Most of the story is told in the first person by Yu Tsun, in the form of a deposition (oral testimony given by a witness to be used in a trial) that he narrates from prison. One aspect of Borges' genius, however, is the way he forces us to consider the same story from multiple perspectives at once.
What about that confusing introductory paragraph? By including a frame to Yu Tsun's tale, we come to see his narrative as a sort of long quotation within a larger work. In fact, it's presented as a document used as evidence within a work of history. We could make the argument, then, that the super-narrator for this story is a third-person objective narrator – an academic with his own personal spin on the matter at hand.

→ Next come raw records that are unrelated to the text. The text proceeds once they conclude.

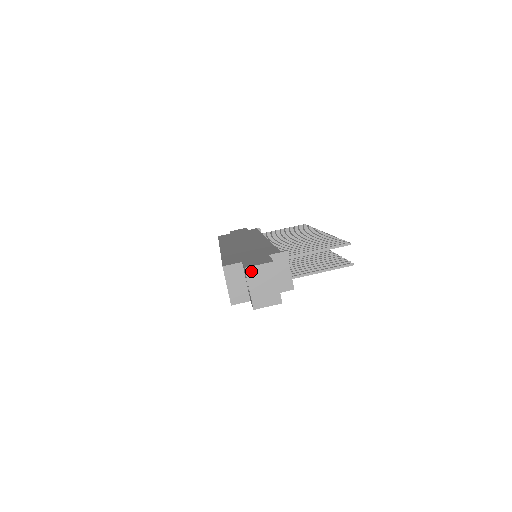
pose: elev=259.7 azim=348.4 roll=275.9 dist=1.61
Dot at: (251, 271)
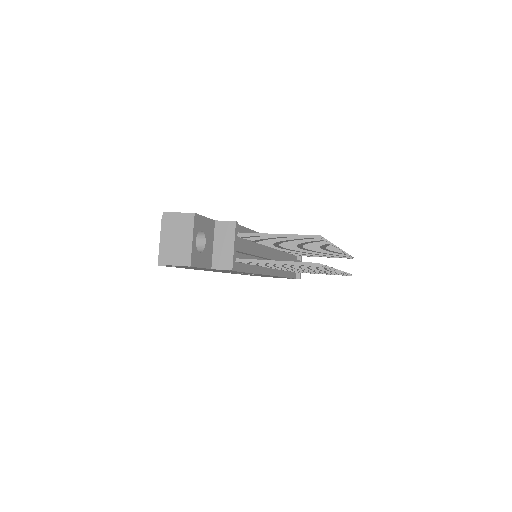
Dot at: (168, 218)
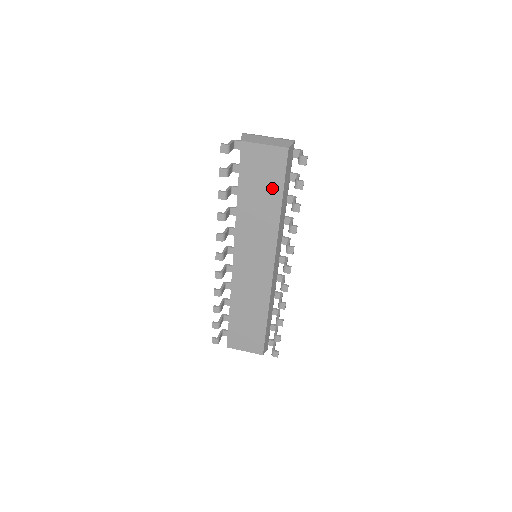
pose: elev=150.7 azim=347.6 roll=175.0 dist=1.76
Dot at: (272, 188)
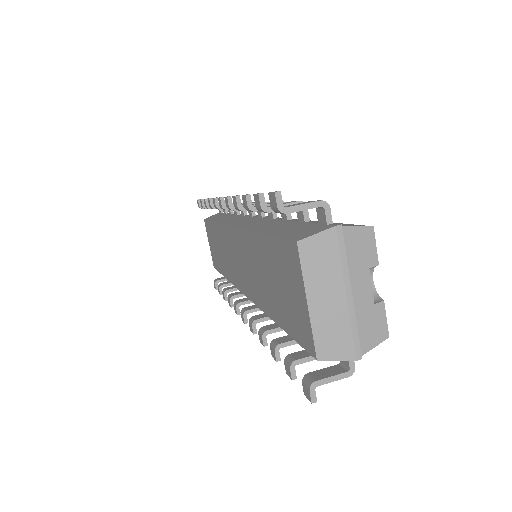
Dot at: (279, 307)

Then there's the matter of the footnote. Who is this mysterious "manuscript editor"? Well, he's evidently British, since he's so particular about Captain Madden being a hero instead of a villain, and likely the person recording Dr. Tsun's deposition. But who made the italicized annotation "note from the manuscript editor"? And more important, why does Borges include all these anonymous interjections in the first place?
Well, one possible explanation is that it heightens our awareness of how the text is constructed. As we read, these little interruptions remind us that the story is a document that has been put together and influenced by lots of different people. When we have to contend with a whole bunch of strange authors and can't be sure that they are reliable, we're forced to be a little bit more careful about trusting our narrators.